Der niedersächsische Datenschutzbeauftragte Denis Lehmkemper kritisiert die geplante Novelle des Niedersächsischen Gesetzes über die öffentliche Sicherheit und Ordnung (NPOG) scharf. In seinem aktuellen Tätigkeitsbericht 2025 warnt der Kontrolleur eindringlich vor massiven Eingriffen in die Grundrechte. Der Gesetzentwurf der rot-grünen Landesregierung sieht eine Vielzahl neuer Überwachungsinstrumente vor, die den Einsatz Künstlicher Intelligenz und biometrischer Verfahren deutlich ausweiten.
Die Regierung in Hannover brachte die Initiative nach Einschätzung von Beobachtern in großer Eile ein. Die Datenschutzbehörde sollte im Rahmen einer Verbandsanhörung eine Stellungnahme abgeben. Diese wollte sie zunächst nicht öffentlich zugänglich machen. Nun hat der Datenschutzbeauftragte den Vorgang sowie seine Position in seinem Jahresbericht aber offengelegt.

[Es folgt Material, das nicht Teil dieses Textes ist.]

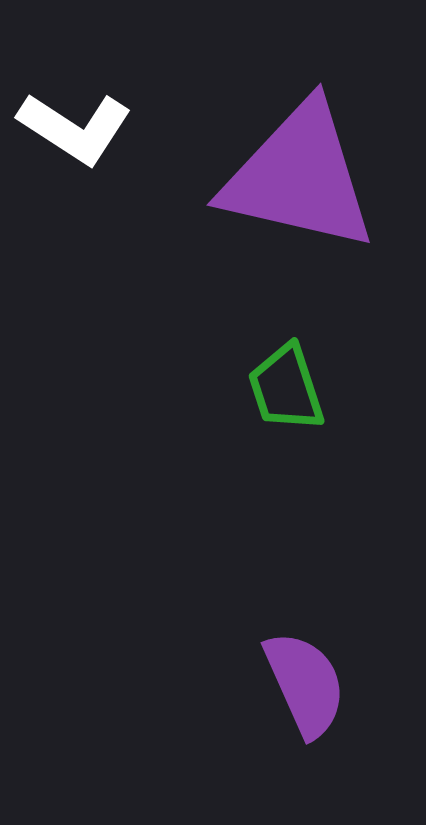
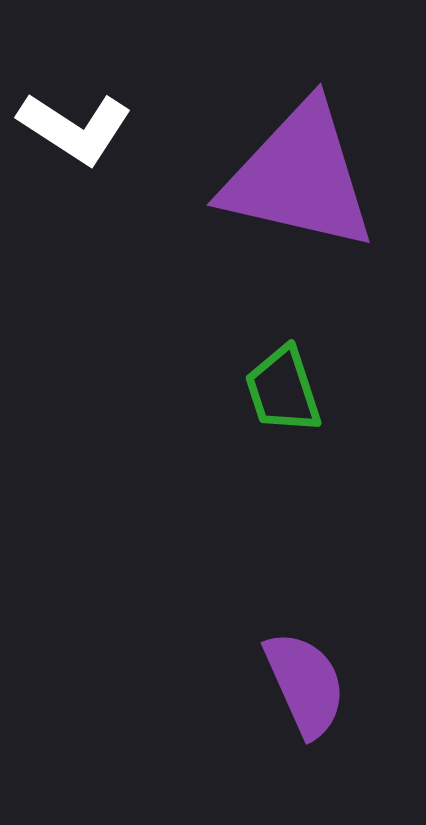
green trapezoid: moved 3 px left, 2 px down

Die Landesregierung begründet den Ausbau der Polizeibefugnisse mit der Dynamik technischer Entwicklungen und neuen Bedrohungsszenarien. Vorgesehen sind etwa Vorschriften zur „intelligenten“ Videoüberwachung, zur biometrischen Echtzeit-Fernidentifizierung im öffentlichen Raum sowie zum nachträglichen Abgleich mit öffentlich zugänglichen Daten aus dem Internet. Zudem sollen Rechtsgrundlagen für die automatisierte Datenanalyse geschaffen, der Einsatz von Polizeidrohnen ausgeweitet und die Nutzung elektronischer Fußfesseln bei häuslicher Gewalt erweitert werden.